Correct Answer - Option 3 : Both (A) and (B)
Concept:
Length of transition curve (Maximum value is to be considered among the below options)
a) Based on the rate of change of centrifugal acceleration (c)
\({{\rm{l}}_{\rm{s}}} = \frac{{{v^3}}}{{c \times R}}\)
where \(c = \frac{{80}}{{75 + V}}\) ……….. c value should be between 0.5 to 0.8
b) Based on the rate of change of superelevation (e)
1. Superelevation attained by rotation about the inner edge or outer edge
\({l_s} = eN\left( {w + w \times e} \right)\)

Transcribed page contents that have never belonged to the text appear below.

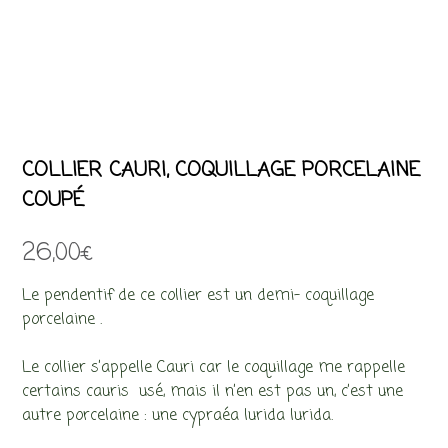
COLLIER CAURI, COQUILLAGE PORCELAINE
COUPÉ
26,00
€
Le pendentif de ce collier est un demi- coquillage
porcelaine .
Le collier s’appelle Cauri car le coquillage me rappelle
certains cauris usé, mais il n’en est pas un, c’est une
autre porcelaine : une cypraéa lurida lurida.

2. Superelevation attained by rotation about the center
\({l_s} = \frac{{eN\left( {w + w \times e} \right)}}{2}\)
c) Based on IRC Formula
\({l_s} = \frac{{{V^2}}}{R}\) for Hilly terrain and \({l_s} = \frac{{2.7{V^2}}}{R}\) for Plain and Rolling terrain.
Where
Ls = length of the transition curve (m), v = speed of the vehicle (m/s), V = speed of the vehicle (km/hour),
e = required superelevation, N = rate of change of superelevation to be attained, R = radius of the transition (m), and
w = width of road/pavement
∴ The length of a transition curve depends on the rate of change of centrifugal acceleration and rate of change of super elevation.